INSTRUCTIONS TO FOLLOW:
For the records below, tally the lines that include the word "political" and give only the tally.
==========
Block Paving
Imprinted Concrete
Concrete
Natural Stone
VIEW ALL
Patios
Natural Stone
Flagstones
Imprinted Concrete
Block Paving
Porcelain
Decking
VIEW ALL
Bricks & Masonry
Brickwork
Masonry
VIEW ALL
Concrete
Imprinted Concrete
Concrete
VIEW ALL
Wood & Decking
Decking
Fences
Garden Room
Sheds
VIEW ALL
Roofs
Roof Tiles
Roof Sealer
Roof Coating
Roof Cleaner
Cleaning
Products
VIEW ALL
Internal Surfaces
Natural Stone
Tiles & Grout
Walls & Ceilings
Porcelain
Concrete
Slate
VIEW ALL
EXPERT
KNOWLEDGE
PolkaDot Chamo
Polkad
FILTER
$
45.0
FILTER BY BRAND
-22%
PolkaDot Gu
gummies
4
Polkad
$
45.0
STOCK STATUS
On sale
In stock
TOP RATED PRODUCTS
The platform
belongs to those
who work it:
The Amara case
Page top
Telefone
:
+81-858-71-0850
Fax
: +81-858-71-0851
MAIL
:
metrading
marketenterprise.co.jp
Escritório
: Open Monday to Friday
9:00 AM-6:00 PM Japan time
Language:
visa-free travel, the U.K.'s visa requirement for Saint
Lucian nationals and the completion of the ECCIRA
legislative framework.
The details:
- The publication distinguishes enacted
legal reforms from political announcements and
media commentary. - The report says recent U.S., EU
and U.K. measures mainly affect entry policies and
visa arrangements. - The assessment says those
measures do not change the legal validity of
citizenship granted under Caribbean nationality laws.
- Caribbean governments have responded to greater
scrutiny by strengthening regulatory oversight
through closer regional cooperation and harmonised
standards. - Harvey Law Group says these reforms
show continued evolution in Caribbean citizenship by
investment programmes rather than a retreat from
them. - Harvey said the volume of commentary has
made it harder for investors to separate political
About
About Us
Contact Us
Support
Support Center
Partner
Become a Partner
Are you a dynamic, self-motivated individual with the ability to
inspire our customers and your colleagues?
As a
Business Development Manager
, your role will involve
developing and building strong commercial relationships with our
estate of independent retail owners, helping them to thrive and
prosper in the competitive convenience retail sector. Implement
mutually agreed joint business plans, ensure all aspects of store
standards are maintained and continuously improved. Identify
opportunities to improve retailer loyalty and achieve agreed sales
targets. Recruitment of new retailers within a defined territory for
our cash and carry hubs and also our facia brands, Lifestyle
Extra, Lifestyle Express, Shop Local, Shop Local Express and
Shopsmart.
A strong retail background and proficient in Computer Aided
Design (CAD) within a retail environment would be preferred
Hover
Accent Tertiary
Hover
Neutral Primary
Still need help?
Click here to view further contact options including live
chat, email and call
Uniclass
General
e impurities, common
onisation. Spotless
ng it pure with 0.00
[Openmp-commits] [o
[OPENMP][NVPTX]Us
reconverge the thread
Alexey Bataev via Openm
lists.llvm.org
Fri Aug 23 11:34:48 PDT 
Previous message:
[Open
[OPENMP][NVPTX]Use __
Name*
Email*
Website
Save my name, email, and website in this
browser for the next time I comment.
==========
RESULT FOR THIS EXERCISE:
2